Let $F_4$ be the field ${\{\overline{00}, \overline{01}, \overline{10}, \overline{11}}\}$, where the elements are in $F_2^2$, which has the $+$ operation of bitwise addition, $00 = \mathbf{0}$, the zero element of $F_4$, $01 = \mathbf{1}$, the one in $F_4$ and the following ( sorry I do not know how to create a multiplication table on latex); $ \overline{10}*\overline10 = \overline{11}, \overline{10} * \overline{11} = \overline{01}, \overline{11} * \overline{11} = \overline{10}$.
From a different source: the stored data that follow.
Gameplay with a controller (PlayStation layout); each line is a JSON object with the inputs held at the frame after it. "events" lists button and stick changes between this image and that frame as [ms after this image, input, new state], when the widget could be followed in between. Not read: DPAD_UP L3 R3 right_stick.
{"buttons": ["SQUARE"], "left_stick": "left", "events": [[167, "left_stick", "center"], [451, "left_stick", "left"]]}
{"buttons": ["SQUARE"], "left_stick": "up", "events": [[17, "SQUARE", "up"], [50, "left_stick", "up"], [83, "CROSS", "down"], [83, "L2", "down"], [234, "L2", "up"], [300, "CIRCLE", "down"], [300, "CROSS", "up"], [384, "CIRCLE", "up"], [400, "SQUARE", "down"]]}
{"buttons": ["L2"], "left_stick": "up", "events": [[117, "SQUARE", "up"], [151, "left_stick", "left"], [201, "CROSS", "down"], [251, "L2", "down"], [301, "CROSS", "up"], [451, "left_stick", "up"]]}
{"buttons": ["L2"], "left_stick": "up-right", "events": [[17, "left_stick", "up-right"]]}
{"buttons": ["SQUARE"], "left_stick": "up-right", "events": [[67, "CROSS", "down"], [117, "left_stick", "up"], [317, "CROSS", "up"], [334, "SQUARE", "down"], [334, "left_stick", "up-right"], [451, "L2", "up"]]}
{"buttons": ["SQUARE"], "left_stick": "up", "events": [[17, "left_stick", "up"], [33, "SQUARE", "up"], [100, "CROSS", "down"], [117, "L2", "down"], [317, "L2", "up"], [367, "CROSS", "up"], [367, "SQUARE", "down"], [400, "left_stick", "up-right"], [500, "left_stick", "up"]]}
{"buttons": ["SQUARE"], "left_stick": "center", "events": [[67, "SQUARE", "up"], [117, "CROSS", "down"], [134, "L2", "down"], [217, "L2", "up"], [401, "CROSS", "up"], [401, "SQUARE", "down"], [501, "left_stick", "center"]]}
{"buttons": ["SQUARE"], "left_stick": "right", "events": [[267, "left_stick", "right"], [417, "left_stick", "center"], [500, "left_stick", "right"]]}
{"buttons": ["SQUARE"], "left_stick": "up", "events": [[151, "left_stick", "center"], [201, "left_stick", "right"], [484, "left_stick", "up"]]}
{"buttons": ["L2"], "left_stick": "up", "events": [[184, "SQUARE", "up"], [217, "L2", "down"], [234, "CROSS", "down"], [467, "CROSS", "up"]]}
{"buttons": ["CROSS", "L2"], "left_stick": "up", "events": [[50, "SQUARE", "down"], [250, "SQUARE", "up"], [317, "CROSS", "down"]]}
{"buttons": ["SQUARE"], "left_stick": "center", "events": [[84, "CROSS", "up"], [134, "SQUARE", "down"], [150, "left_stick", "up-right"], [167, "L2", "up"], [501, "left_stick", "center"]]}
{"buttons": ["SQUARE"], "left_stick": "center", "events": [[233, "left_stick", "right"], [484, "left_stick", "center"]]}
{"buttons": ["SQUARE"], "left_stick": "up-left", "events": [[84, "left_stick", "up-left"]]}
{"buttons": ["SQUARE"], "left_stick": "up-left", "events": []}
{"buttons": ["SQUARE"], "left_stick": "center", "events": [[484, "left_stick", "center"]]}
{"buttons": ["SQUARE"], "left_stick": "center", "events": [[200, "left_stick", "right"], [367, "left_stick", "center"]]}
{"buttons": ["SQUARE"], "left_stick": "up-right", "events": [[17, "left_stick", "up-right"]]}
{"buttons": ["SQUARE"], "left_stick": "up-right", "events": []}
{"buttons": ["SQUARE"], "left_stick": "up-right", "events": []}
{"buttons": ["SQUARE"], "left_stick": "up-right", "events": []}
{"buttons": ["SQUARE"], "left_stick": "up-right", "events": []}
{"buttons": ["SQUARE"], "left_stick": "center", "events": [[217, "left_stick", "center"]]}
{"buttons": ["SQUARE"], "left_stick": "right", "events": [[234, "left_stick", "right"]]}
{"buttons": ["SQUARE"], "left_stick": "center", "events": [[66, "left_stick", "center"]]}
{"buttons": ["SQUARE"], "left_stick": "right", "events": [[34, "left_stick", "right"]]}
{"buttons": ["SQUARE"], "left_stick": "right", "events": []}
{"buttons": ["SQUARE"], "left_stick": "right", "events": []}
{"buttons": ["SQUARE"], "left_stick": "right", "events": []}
Let $\mathbf{\alpha} = \overline{10}$
Let $Z$ be the 4-ary linear code with generator matrix $\ G= \left[ {\begin{array}{cccccc} 1 & 0 & 0 & 1 & \alpha & \alpha\\ 0 & 1 & 0 & \alpha & 1 & \alpha\\ 0 & 0 & 1 & \alpha & \alpha & 1\\ \end{array} } \right] $
Now, I want to show that $W_Z(x,y) = x^6 + 3f(x,y)$, where f(x,y) is a polynomial with integer coefficients.
Now, I know $W_Z(x,y) = \sum_{\mathbf{z} \in Z} x^{(n - w(\mathbf{z}))}y^{w(\mathbf{z})}$, where $w(\mathbf{z})$ is the weight of a codevector $\mathbf{z} \in Z$.
Now,I know tht the $x^6$ term comes from there being one codevector with weight $\mathbf{0}$, so the problem is reduced to showing that for all $ i = 1,...,6$ , the number of codevectors $ \in Z$ of weight $i$ is divisible by 3. This is where I'm stuck; any help would be appreciated!
Hint: If $\bf{z}$ is a codeword, then $\alpha\bf{z}$ and $\alpha^2\bf{z}$ are codewords of the same Hamming weight. They differ from each other unless _____ (you fill in the blank).